Nagpur/Gadchiroli: There is a struggle in human life. He who overcomes the struggle and goes ahead, he gets success in life. An inspiring story that proves this has come out from Gadchiroli in Vidarbha. What a journey of a starving boy in a remote area like Gadchiroli in the nineties who is now working as a scientist in the United StatesS. The boy’s name is Bhaskar Halami, according to a report in the local Sakal newspaper.
Bhaskar Halami, who was born in a tribal community in Chirchadi village of Kurkheda taluka, had a rough childhood. Halami’s father somehow managed to provide two meals a day to the family. The first five years after his birth, his parents managed by working as labourers on seasonal government projects, and tilling their small ancestral farm in Kurkheda Tehsil.
Today, Halami works in Washington DC as a senior scientist at a clinical-stage RNA therapeutics biopharmaceutical company. He is doing research to check the things that are harmful to the body in medicines.
Halami has been living in America for almost ten years. He has completed his PhD in Organic or Medicinal Chemistry there. Although Halami currently has a six-figure salary in the US, he has never forgotten his struggle.
To simplify his work profile, Halami explains, “Basically, the process of making a medicine begins with me. We work at the molecular level to design the vehicle which will be used to carry the drug and the structure of the medicine itself.”

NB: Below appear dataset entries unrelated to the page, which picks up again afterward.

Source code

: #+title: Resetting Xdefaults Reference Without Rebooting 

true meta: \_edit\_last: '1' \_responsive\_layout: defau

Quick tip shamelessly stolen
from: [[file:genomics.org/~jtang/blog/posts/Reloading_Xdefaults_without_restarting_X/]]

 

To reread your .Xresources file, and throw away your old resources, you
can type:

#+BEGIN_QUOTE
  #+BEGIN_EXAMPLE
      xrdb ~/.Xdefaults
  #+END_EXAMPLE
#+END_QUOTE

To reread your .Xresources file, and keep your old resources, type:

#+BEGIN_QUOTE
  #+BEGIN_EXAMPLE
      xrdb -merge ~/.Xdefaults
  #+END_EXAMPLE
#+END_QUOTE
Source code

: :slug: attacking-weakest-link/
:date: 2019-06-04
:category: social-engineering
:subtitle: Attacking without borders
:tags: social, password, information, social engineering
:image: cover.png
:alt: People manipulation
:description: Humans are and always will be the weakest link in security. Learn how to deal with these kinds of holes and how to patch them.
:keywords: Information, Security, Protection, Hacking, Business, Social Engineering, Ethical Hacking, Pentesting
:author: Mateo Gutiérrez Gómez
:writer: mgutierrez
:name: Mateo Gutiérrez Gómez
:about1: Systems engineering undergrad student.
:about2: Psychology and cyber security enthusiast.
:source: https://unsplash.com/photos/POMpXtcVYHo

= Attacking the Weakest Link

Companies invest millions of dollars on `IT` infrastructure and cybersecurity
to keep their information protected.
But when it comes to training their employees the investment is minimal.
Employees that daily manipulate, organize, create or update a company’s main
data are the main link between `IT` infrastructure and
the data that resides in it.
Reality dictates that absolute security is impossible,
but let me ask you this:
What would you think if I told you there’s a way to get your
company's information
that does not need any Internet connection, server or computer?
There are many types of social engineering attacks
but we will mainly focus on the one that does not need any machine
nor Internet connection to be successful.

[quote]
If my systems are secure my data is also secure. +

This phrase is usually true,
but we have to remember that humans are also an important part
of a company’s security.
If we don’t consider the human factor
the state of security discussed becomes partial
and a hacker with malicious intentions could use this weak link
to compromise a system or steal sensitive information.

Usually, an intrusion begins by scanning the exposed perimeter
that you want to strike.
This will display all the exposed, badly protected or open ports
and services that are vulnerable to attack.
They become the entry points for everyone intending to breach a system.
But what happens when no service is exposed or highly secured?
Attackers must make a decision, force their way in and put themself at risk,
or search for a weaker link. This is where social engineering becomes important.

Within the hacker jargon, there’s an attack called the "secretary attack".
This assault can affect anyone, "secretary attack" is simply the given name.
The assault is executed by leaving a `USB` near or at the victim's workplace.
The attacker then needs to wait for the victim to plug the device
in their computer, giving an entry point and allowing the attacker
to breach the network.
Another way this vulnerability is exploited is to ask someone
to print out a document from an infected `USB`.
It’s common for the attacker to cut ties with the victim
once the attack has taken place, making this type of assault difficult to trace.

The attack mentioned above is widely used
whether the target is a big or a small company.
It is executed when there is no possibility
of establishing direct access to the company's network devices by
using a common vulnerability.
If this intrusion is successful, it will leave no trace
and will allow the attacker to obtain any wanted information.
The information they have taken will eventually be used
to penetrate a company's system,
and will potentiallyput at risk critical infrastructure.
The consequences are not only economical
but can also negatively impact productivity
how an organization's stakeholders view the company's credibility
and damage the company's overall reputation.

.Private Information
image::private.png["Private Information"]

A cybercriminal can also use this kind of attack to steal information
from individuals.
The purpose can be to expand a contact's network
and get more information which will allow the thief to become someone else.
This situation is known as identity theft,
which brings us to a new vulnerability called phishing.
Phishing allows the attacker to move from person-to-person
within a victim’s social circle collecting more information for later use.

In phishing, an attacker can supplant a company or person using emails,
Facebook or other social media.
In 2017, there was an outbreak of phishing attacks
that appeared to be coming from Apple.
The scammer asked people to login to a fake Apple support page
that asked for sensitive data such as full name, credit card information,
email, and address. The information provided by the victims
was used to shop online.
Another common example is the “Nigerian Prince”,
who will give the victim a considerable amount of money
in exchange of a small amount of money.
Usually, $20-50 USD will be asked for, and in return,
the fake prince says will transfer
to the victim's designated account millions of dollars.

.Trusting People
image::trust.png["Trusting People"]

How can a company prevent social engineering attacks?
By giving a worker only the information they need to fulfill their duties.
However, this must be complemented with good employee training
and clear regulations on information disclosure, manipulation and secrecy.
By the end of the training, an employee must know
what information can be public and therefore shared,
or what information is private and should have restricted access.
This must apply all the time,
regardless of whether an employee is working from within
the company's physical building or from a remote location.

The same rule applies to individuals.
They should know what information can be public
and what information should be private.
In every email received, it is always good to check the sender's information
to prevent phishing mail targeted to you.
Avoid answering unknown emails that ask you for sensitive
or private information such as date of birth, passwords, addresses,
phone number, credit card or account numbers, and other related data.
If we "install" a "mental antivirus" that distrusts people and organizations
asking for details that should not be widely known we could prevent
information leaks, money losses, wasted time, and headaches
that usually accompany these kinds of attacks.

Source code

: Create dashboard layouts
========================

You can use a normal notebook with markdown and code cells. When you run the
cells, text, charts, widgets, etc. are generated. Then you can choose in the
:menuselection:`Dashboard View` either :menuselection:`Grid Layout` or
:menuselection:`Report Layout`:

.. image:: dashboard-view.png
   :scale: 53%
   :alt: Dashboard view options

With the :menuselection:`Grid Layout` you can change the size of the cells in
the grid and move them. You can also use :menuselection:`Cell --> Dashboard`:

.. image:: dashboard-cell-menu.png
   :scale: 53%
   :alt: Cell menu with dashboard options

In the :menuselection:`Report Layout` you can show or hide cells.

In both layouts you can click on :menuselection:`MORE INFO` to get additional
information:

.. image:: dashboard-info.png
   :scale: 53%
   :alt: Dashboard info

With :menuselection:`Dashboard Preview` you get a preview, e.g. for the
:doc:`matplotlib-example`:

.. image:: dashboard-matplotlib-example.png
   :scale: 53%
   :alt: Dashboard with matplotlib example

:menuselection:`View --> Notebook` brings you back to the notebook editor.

“I can never forget those hunger pangs, even though I was so young,” recalls Halami, with a deep sense of humility. “My parents now tell me that every year there were two or three months when we basically had nothing to survive on. No work to be had as labourers, there was no yield from the farm. That’s when they would forage in the forest for mahua flowers and survive on its by-products,” said Halami.
Bhaskar’s life changed when his father got employment as a cook at a residential ashramshala in Maoist-infested Kasansur. “It was 1982-83 and my father rode his bicycle the entire 100km to reach Etapalli tehsil, when an acquaintance told him about a job opening,” said Halami.
A few months later, the entire family undertook the same journey partly on foot and bike. “I had a two-year-old sibling, who was carried on the shoulder by my father. I too was young to walk long distances, so got carried most of the way,” said Halami.
The ‘exodus’ changed Halami’s life forever. “By default, I got formal education as we lived on the school campus. I was attending balwadi early morning and by noon I was attending Std I classes,” laughs Halami recalling those times. “Since all staff and students stayed on campus only, we had become like family. So nobody objected to me sitting in higher classes and fortunately I was good at studies, which helped me cope,” said Halami.
“My father used to tell me ‘education is our only ticket out of poverty’, and strongly reinforced that belief in me and even paid a lot of attention that I did not waver from my path,” recalls Halami.
Bhaskar moved to Gadchiroli town to complete Std XII and BSc, following which he moved to Nagpur for post-graduation from the prestigious Institute of Science. In 2003, he was appointed assistant professor at Laxminarayan Institute of Technology, Nagpur, and exactly 10 years later, he moved to the US for his PhD, and now he is employed there.
“Everyday you have to keep pushing yourself and learning new skills. It’s this relentless pursuit to improve and upgrade yourself that will give you an edge in professional life,” says Halami.